Todos los que han tenido la necesidad de migrar a Estados Unidos han enfrentado una gran cantidad de obstáculos: barreras idiomáticas, culturales y legales de muchos tipos. Pero, sobre todo, han buscado salir adelante en un sistema tremendamente difícil y, en ocasiones, hasta hostil, para alcanzar una vida lejos de su país y sus familias.
Superar obstáculos para desarrollar un entorno de vida en un país ajeno es también un acto de responsabilidad social y política que debe llevarnos a actuar con prudencia y mesura. Expresarse y manifestarse es un derecho, sí, pero también es una obligación hacerlo dentro del marco de la legalidad y la concordia, sobre todo cuando hay actores políticos —dentro y fuera de México— interesados en manipular la frustración y el enojo con el fin de avanzar en sus propias agendas, ya sean electorales o sociales.
Es evidente que las protestas son resultado de genuinos y válidos reclamos de dignidad humana, nadie duda de eso; sin embargo, también es cierto que se ha generado un entorno de desinformación que ha sido aprovechado para construir una narrativa que busca desestabilizar la relación bilateral a través de argumentos alarmistas, descontextualizados o francamente falsos sobre el rumbo del país y su capacidad para enfrentar los nuevos retos que plantea la dinámica actual entre México y Estados Unidos.
Por otro lado, las redes sociales y algunos medios de comunicación han inflado la idea de que muchos migrantes han huido del país por una supuesta amenaza autoritaria y dictatorial, lo cual, lejos de abonar a una solución a los problemas, termina generando desconfianza y rompiendo un tejido social ya de por sí polarizado. Así, los migrantes se convierten en herramientas de golpeteo utilizadas para instalar una idea de nación que no representa la complejidad y diversidad de México.

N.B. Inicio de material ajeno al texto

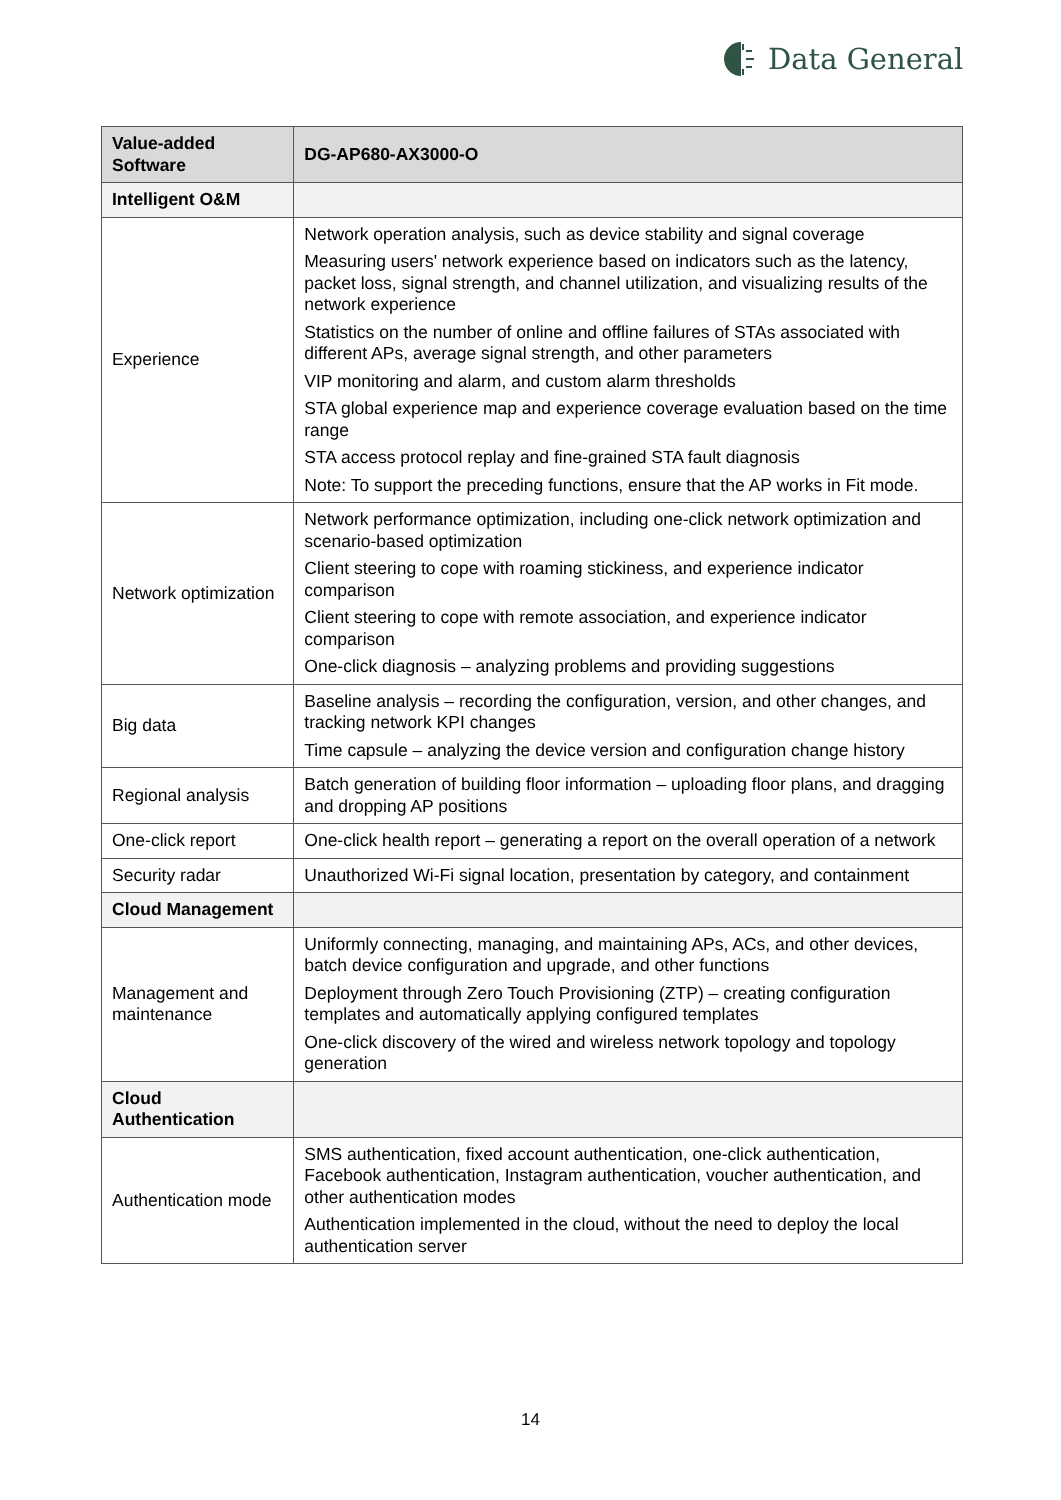Data General
| Value-added Software | DG-AP680-AX3000-O |
| --- | --- |
| Intelligent O&M | |
| Experience | Network operation analysis, such as device stability and signal coverage Measuring users' network experience based on indicators such as the latency, packet loss, signal strength, and channel utilization, and visualizing results of the network experience Statistics on the number of online and offline failures of STAs associated with different APs, average signal strength, and other parameters VIP monitoring and alarm, and custom alarm thresholds STA global experience map and experience coverage evaluation based on the time range STA access protocol replay and fine-grained STA fault diagnosis Note: To support the preceding functions, ensure that the AP works in Fit mode. |
| Network optimization | Network performance optimization, including one-click network optimization and scenario-based optimization Client steering to cope with roaming stickiness, and experience indicator comparison Client steering to cope with remote association, and experience indicator comparison One-click diagnosis – analyzing problems and providing suggestions |
| Big data | Baseline analysis – recording the configuration, version, and other changes, and tracking network KPI changes Time capsule – analyzing the device version and configuration change history |
| Regional analysis | Batch generation of building floor information – uploading floor plans, and dragging and dropping AP positions |
| One-click report | One-click health report – generating a report on the overall operation of a network |
| Security radar | Unauthorized Wi-Fi signal location, presentation by category, and containment |
| Cloud Management | |
| Management and maintenance | Uniformly connecting, managing, and maintaining APs, ACs, and other devices, batch device configuration and upgrade, and other functions Deployment through Zero Touch Provisioning (ZTP) – creating configuration templates and automatically applying configured templates One-click discovery of the wired and wireless network topology and topology generation |
| Cloud Authentication | |
| Authentication mode | SMS authentication, fixed account authentication, one-click authentication, Facebook authentication, Instagram authentication, voucher authentication, and other authentication modes Authentication implemented in the cloud, without the need to deploy the local authentication server |
14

Por supuesto que no se trata de permanecer ajenos a las circunstancias que viven los connacionales en Estados Unidos, ni de pedir un silencio que nos desconecte de la realidad; por el contrario, lo que debemos buscar es actuar de manera informada para servir a los verdaderos intereses del pueblo de México, tanto dentro como fuera de sus fronteras. Esa es la mejor manera de contribuir a generar un entorno de certeza que nos permita ver las alternativas de solución a los problemas que enfrentamos.
Nuestro país está viviendo una etapa de profunda transformación, y todos debemos contribuir a ello. Aun desde la oposición es posible aportar positivamente si lo hacemos con el genuino interés de servir al pueblo, evitando la manipulación y la generación de odio entre bandos políticos. Esta demanda de altura de miras y voluntad de diálogo será fundamental para mantener una postura que realmente sirva a nuestros hermanos migrantes. Una sociedad fragmentada nos hace más débiles y vulnerables.
Los migrantes son un aporte social y económico para Estados Unidos y México. Eso nos impone una deuda moral con ellos. No es correcto usarlos como herramienta para golpear intereses políticos internos o externos, porque emigrar a un país con relaciones sociales distintas —con quien mantenemos una relación bilateral asimétrica en todos los sentidos— implica también la responsabilidad de mantenernos en la vía de la sana convivencia.
A final de cuentas, la nacionalidad y la patria no se llevan solo en un acta de nacimiento, sino en la manera en que contribuimos a trabajar y desarrollarnos en un ambiente de verdad, respeto y compromiso social.